[Records excerpted from a collection]
────────────────

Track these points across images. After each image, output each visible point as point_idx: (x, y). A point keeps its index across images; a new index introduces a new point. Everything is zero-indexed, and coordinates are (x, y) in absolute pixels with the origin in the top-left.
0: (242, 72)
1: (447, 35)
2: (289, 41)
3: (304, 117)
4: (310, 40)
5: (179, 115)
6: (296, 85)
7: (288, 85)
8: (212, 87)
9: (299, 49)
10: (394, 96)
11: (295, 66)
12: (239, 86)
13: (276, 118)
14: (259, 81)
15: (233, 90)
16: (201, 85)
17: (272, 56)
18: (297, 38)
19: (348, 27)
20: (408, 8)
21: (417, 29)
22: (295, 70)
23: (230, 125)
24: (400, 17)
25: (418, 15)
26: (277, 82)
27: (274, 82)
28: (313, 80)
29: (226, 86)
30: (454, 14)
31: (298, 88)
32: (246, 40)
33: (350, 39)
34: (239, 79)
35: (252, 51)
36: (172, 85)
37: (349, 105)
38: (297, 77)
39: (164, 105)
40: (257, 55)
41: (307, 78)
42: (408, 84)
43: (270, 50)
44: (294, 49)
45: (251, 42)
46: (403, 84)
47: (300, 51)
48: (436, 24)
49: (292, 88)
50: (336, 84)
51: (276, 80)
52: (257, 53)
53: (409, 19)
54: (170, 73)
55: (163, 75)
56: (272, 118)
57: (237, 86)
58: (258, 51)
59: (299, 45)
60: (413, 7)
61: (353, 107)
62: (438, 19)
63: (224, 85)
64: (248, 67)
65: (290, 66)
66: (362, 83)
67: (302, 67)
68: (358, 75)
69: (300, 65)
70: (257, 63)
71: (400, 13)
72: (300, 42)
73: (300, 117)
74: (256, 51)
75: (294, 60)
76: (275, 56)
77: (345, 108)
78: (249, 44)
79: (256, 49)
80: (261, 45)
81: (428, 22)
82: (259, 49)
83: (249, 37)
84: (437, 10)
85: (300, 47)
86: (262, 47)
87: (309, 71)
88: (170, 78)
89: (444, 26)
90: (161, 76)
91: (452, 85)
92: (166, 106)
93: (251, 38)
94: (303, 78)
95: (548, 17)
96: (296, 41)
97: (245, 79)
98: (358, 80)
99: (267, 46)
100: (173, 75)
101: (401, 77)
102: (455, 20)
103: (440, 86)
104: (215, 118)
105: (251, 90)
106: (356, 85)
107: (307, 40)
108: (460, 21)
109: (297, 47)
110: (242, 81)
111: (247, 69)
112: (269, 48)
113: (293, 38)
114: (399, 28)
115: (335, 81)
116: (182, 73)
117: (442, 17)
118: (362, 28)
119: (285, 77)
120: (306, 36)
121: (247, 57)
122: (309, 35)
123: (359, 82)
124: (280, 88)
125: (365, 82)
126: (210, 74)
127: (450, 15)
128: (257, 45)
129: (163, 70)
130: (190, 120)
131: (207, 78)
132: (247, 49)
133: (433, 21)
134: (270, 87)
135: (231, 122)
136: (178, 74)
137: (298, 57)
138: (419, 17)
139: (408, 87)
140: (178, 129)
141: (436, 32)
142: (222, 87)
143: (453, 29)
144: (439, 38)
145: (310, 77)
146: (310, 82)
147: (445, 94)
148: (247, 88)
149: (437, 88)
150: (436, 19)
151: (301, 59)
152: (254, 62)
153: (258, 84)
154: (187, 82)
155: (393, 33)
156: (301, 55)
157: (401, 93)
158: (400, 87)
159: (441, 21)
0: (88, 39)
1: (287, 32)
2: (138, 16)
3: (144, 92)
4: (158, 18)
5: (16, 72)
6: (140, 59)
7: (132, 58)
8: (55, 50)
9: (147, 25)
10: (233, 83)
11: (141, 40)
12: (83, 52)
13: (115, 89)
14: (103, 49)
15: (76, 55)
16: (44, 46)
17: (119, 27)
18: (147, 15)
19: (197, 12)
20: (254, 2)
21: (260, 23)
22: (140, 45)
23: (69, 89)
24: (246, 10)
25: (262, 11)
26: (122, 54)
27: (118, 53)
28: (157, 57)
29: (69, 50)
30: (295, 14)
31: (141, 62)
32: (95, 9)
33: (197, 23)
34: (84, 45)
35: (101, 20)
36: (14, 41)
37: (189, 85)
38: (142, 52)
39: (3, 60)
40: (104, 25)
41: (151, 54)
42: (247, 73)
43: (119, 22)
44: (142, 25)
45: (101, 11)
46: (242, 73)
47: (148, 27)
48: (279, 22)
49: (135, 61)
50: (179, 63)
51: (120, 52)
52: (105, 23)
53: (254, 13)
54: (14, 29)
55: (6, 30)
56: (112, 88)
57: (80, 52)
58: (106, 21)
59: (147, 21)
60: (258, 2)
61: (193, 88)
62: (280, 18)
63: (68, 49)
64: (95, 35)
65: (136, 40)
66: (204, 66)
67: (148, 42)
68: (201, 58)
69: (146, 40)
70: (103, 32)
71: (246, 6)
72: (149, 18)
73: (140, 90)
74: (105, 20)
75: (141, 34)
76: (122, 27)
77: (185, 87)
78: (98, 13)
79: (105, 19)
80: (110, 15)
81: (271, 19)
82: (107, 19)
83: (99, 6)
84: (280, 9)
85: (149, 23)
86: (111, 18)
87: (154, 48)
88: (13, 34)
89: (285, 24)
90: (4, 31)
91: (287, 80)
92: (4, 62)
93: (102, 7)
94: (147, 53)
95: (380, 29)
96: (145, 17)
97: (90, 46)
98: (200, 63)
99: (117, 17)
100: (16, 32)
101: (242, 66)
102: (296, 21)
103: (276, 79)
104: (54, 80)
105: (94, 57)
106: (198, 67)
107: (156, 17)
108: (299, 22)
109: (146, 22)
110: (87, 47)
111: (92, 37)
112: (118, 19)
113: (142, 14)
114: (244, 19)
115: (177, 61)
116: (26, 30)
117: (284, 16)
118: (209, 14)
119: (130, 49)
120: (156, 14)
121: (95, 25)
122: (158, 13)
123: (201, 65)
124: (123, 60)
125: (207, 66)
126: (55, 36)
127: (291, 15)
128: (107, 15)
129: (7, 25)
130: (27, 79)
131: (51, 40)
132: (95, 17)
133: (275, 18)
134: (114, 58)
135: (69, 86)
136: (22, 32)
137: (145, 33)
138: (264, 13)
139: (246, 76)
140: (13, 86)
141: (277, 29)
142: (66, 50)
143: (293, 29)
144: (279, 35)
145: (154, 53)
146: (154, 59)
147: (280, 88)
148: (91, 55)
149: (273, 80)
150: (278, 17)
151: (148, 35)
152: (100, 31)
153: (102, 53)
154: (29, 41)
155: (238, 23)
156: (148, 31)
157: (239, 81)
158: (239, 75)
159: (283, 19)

────────────────

Directions: Each line in the entries above, starting at the line with "52: (257, 53)" and ending at the line with "120: (306, 36)", is to be printed exactly, and only those lines.

Expected answer:
52: (257, 53)
53: (409, 19)
54: (170, 73)
55: (163, 75)
56: (272, 118)
57: (237, 86)
58: (258, 51)
59: (299, 45)
60: (413, 7)
61: (353, 107)
62: (438, 19)
63: (224, 85)
64: (248, 67)
65: (290, 66)
66: (362, 83)
67: (302, 67)
68: (358, 75)
69: (300, 65)
70: (257, 63)
71: (400, 13)
72: (300, 42)
73: (300, 117)
74: (256, 51)
75: (294, 60)
76: (275, 56)
77: (345, 108)
78: (249, 44)
79: (256, 49)
80: (261, 45)
81: (428, 22)
82: (259, 49)
83: (249, 37)
84: (437, 10)
85: (300, 47)
86: (262, 47)
87: (309, 71)
88: (170, 78)
89: (444, 26)
90: (161, 76)
91: (452, 85)
92: (166, 106)
93: (251, 38)
94: (303, 78)
95: (548, 17)
96: (296, 41)
97: (245, 79)
98: (358, 80)
99: (267, 46)
100: (173, 75)
101: (401, 77)
102: (455, 20)
103: (440, 86)
104: (215, 118)
105: (251, 90)
106: (356, 85)
107: (307, 40)
108: (460, 21)
109: (297, 47)
110: (242, 81)
111: (247, 69)
112: (269, 48)
113: (293, 38)
114: (399, 28)
115: (335, 81)
116: (182, 73)
117: (442, 17)
118: (362, 28)
119: (285, 77)
120: (306, 36)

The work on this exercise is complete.